To Stevenson’s right was the oldest member of Team Ghost: forty-five-year-old Specialist Yas Dohi, which he’d told Fitz meant “rock” in Navajo. He was a quiet man, with dark black hair and a silver goatee, but Fitz got the feeling that he’d seen a lot in his time. His sharp brown eyes didn’t miss much, and he was the best poker player Fitz had ever met.
He scanned his team a final time, just like Beckham had always done, to see if they were frosty. All three men were transfers from other Special Forces units. Stevenson was a machine gunner from a Marine Recon Unit, while Tanaka and Dohi were both Navy SEALs specializing in tracking, recon, and amphibious insertion. Their service ranks had transferred with them when they were assigned to Te
am Ghost.
It was slightly unorthodox to mix SEALs and Marines, but with the military still in disarray it wasn’t unusual to have a new fire-team consist of soldiers from different branches. It also wasn’t unusual for soldiers to carry custom weapons like swords or the hatchet hanging from Fitz’s belt. He had even seen a guy carrying a baseball bat on a mission to take back a container ship.
Up ahead, a jagged coastline emerged, silhouetted in the moonlight. Mist drifted across the water, and Fitz remembered the steamy heads of Variants cresting the ocean back at Plum Island when he was in his old guard tower. The sight emptied another rush of adrenaline into his system. He shivered in the cool night air, wondering if this was how his grandfather had felt before he had stormed the beaches with tens of thousands of other men to take it back from the Nazis.
“Listen up,” Fitz said. “First off, you all need to stop calling me ‘sir.’ Fitz, Fitzpatrick, or even ‘brother’ works.”
His team nodded back and he continued. “Operation Beachhead starts in a few hours. We hit the beaches after the tanks clear a path. Then we work our way inland to help build the FOB. We make contact with the EUF and wait for orders. Any questions?”
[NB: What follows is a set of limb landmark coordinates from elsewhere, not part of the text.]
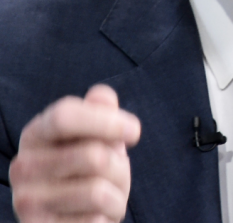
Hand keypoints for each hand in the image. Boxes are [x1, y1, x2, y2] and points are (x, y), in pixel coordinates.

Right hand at [10, 85, 140, 222]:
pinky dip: (107, 217)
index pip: (65, 115)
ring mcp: (27, 201)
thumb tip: (101, 96)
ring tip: (106, 198)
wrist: (77, 217)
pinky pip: (95, 220)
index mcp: (36, 134)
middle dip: (119, 167)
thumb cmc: (92, 171)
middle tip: (114, 175)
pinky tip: (94, 217)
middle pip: (94, 156)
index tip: (134, 131)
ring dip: (117, 196)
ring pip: (98, 191)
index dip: (107, 121)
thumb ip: (100, 112)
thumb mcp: (99, 137)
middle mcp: (23, 166)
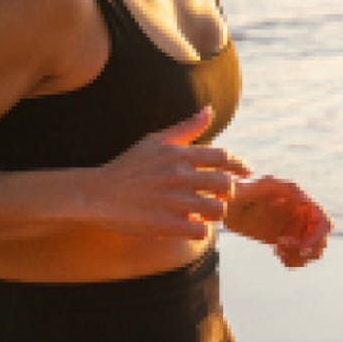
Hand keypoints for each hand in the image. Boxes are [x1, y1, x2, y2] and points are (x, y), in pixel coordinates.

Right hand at [79, 107, 251, 238]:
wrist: (95, 195)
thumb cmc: (128, 167)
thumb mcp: (155, 141)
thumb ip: (186, 128)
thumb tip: (209, 110)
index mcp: (178, 154)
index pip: (223, 157)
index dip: (239, 165)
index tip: (247, 172)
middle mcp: (178, 175)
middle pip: (225, 184)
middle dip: (228, 193)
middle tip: (220, 197)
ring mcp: (172, 200)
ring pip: (216, 209)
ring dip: (216, 214)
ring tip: (206, 214)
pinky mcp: (164, 224)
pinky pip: (199, 230)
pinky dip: (200, 230)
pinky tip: (190, 226)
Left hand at [226, 176, 331, 266]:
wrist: (225, 204)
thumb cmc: (243, 191)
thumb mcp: (262, 185)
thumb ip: (284, 188)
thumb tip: (307, 201)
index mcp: (301, 201)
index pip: (323, 222)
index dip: (317, 237)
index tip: (301, 248)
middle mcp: (302, 215)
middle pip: (321, 240)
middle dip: (307, 249)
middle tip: (283, 246)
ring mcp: (294, 228)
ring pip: (313, 251)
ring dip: (300, 256)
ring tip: (279, 250)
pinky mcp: (285, 240)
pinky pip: (299, 257)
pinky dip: (293, 260)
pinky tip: (277, 253)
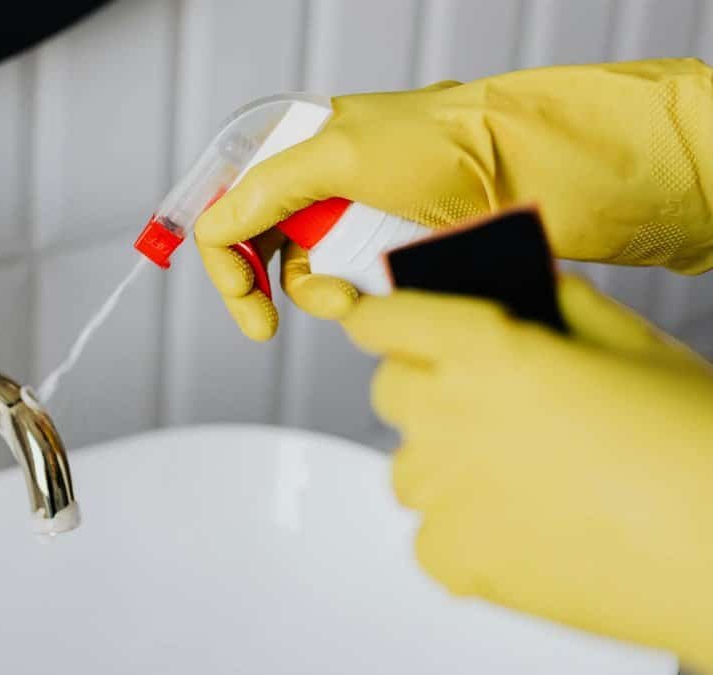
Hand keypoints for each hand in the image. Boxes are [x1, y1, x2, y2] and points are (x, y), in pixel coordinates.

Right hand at [196, 58, 712, 338]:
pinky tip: (372, 296)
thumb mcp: (340, 153)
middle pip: (258, 247)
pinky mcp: (389, 254)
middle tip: (262, 321)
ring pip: (305, 277)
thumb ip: (266, 189)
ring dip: (317, 295)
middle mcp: (323, 184)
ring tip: (348, 298)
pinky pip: (349, 290)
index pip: (231, 202)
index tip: (238, 292)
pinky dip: (353, 300)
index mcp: (302, 146)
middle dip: (261, 285)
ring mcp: (357, 221)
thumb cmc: (451, 146)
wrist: (538, 172)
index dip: (222, 250)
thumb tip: (215, 224)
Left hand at [342, 275, 712, 669]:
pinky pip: (431, 534)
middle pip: (392, 390)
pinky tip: (529, 529)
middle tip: (485, 402)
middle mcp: (446, 416)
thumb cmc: (695, 441)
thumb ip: (552, 305)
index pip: (385, 320)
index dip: (382, 318)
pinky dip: (466, 530)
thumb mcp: (629, 345)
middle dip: (425, 385)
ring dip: (448, 463)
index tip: (382, 321)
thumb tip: (515, 285)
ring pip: (410, 466)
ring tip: (527, 476)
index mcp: (484, 349)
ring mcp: (442, 493)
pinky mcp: (452, 559)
Rico raised her hand. “Fitzie…?”
Fitz glared at her, watching her dimples fold into a frown. Sometimes she reminded him a lot of Riley. Her humor was usually welcome, but she still had to learn when to joke and when to be serious.
“I mean, Fitz, sorry,” Rico said. “Where is the EUF?”
“Yeah,” Stevenson added, putting his hand over his eyes like a visor as he looked at the cliffs. “I don’t see any white uniforms out there.”
This was the moment he’d been dreading. Fitz took a deep breath and said, “They aren’t coming.”
Every member of Team Ghost focused on him.
“What?” Stevenson asked, his mouth hanging open.
“Colonel Bradley briefed us an hour ago and said the EUF can’t risk sending us any forces. They were assaulted last night by an army of juveniles and are hunkered down in Paris. They are barely hanging on to their base. They are surrounded in all directions and it’s our job to clear a path to them.”